Landslide Surfing

Eliot Spitzer moves fast down a Union Square sidewalk, ignoring the staggering stench of the dog run, ordering surprised teenagers to register to vote, and shaking hands with anyone who makes eye contact. It’s the day of the primary, and Spitzer is a lock, even at noon, but he doesn’t stop campaigning or moving.

He startles a woman eating out of a plastic container. “What have you got there?” Spitzer asks. “Noodles? We’re hungry. Where’d you get them?”

“Made ’em myself,” says Jeramy Zimmerman, a 34-year-old choreographer.

“That’s great,” Spitzer replies. “Did you vote yet?”

“Yes,” Zimmerman says, smiling. “And I voted for you!”

“Thanks!” Spitzer says, back in motion. “But you didn’t save me any noodles!”

“Hey, I voted for you,” she says, laughing. “One thing at a time!”

Spitzer could go to the beach for the next seven weeks. He could take up the clever suggestion of the Rochester Democrat and Chronicle and tell contributors, thanks, but $15 million in the bank is plenty, and, to show he truly believes in campaign-finance reform, refuse all other donations. Spitzer would still rout John Faso in the general election.

Unfortunately, he won’t do either. His temperament won’t allow him to slack off between now and November 7. Spitzer is by nature a man who wants it all: the noodles, the vote, the power. But it isn’t ego driving Spitzer’s determination to win as big a victory as possible. It’s a strategic choice. Spitzer isn’t running against Faso so much as he’s running to give himself the strongest possible hand when he reaches Albany. The general-election campaign is crucial to Spitzer, even without any semblance of a horse race. As A.G., Spitzer became a master in the uses of shame and publicity when fighting Wall Street corruption. He thinks a historically lopsided win can be equally effective in shaking up Albany. Politicians routinely talk about winning a “mandate,” but Spitzer thinks a blowout will set him up as being above party or politics.

“It matters enormously how you win,” he says, his deep-set eyes squinting in the bright sunlight. “The capacity to change the culture of Albany depends upon both the reality and the perception that the public has spoken with some sense of unity about the direction the change needs to move in. It’s important to build that sense of momentum, to build that argument, that the status quo not only is broken but that the public at large embraces the notion, and therefore we’ve gotta do something fundamental to change it.”

The conservative Faso will be more foil than opponent, a useful device in Spitzer’s positioning. “We’ll make the race a choice between what’s right and what’s right-wing,” says a senior Spitzer adviser. “Eliot talks about the simple rules: You ask what’s right or wrong. And he does what’s right.”

Task description |
Repeat the part of the article about Spitzer's campaign, everything from "Landslide Surfing" down to "campaigning or moving.". The lines that come next were taken from a separate source.

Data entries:
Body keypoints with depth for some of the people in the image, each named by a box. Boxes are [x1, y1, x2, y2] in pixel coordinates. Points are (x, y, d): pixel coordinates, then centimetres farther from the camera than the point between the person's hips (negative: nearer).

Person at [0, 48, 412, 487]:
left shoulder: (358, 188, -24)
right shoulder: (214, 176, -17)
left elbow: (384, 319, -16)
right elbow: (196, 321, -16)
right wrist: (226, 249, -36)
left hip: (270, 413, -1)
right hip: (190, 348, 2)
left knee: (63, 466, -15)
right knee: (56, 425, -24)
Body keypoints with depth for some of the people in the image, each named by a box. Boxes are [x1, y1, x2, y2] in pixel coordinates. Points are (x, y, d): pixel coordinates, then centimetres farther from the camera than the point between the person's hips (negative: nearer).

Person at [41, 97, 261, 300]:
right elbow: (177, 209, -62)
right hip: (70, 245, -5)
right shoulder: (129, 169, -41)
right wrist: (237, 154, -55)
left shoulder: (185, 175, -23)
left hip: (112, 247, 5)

Task answer |
Landslide Surfing

Eliot Spitzer moves fast down a Union Square sidewalk, ignoring the staggering stench of the dog run, ordering surprised teenagers to register to vote, and shaking hands with anyone who makes eye contact. It’s the day of the primary, and Spitzer is a lock, even at noon, but he doesn’t stop campaigning or moving.